Friday, March 02, 2018

OHA TRUSTEE KELI`I AKINA URGES FELLOW TRUSTEES TO PAY BACK INAPPROPRIATE EXPENSES & REPLACE CEO

Office of Hawaiian Affairs Trustee Keli`i Akina voted against a measure to impose a moratorium on the use of trustee allowances and CEO-initiated sponsorships, two spending mechanisms flagged as questionable by the state Auditor in its recent report on OHA.

Regarding his vote, Trustee Akina offers the following statement -

“I voted against the measure to impose a moratorium on OHA trustee allowances for two reasons.

The first reason I opposed the moratorium is that it is the wrong medicine.  The correct medicine is for trustees who have misspent from their personal accounts to repay all inappropriate expenditures. The moratorium simply pushes the matter off for further policy discussion.  I called upon current and past trustees to repay any of their expenditures flagged as inappropriate by the state auditor.

The second reason I opposed the moratorium on trustee expense accounts is that it is a largely symbolic measure that takes attention off of the more significant issue raised by the state auditor, which is the gross misspending by the OHA CEO.  


By comparison, while the state auditor flagged $46,480 in inappropriate trustee account expenditures for 2015 and 2016, the state auditor flagged more than 14 million dollars in overall discretionary spending and CEO-initiated sponsorships. 

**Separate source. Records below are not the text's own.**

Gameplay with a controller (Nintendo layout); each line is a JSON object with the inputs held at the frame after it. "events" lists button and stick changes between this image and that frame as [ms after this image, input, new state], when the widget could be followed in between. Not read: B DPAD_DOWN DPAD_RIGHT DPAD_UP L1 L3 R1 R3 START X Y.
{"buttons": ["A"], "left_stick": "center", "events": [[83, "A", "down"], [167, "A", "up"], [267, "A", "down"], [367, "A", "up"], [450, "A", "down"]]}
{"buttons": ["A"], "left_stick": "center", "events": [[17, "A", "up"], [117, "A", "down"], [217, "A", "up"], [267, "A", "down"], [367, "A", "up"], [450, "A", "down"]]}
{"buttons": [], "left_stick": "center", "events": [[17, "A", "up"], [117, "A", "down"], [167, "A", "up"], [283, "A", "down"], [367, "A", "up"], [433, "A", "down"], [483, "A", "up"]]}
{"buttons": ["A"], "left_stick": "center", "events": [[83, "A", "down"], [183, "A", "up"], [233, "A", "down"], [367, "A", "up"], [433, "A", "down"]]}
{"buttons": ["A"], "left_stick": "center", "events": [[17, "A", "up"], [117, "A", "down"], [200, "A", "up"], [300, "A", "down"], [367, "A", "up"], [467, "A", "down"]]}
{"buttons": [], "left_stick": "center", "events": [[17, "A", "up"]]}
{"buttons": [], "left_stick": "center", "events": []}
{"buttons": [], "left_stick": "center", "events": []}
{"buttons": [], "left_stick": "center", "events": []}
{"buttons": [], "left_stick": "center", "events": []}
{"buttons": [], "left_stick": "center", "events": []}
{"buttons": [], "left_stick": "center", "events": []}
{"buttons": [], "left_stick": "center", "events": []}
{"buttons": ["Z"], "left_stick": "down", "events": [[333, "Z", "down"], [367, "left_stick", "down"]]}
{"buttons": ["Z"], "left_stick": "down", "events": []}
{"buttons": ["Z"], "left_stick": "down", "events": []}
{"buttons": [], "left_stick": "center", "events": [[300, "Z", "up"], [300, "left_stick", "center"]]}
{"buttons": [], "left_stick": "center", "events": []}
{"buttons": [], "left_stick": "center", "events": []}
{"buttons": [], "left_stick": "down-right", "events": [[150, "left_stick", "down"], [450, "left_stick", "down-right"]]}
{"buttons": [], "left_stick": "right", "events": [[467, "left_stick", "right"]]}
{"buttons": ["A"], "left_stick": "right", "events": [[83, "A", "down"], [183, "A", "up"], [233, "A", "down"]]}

In perspective, inappropriate trustee account expenditures were only a fraction, one-third of 1% of the total amount of inappropriate expenditures in OHA.  Further analysis shows that the vast majority of trustee account expenditures were actually not problematic.  The state auditor found no problem with 78% of all trustee account expenditures, which amounts to a grade of B- .

The real problem OHA needs to deal with is reigning in the spending by its CEO and Administration.  The moratorium measure passed today may give a false impression that OHA is dealing with the problems raised by the audit.  


OHA beneficiaries and state taxpayers deserve better.  They deserve trustees who will do their fiduciary duty and replace the current CEO.”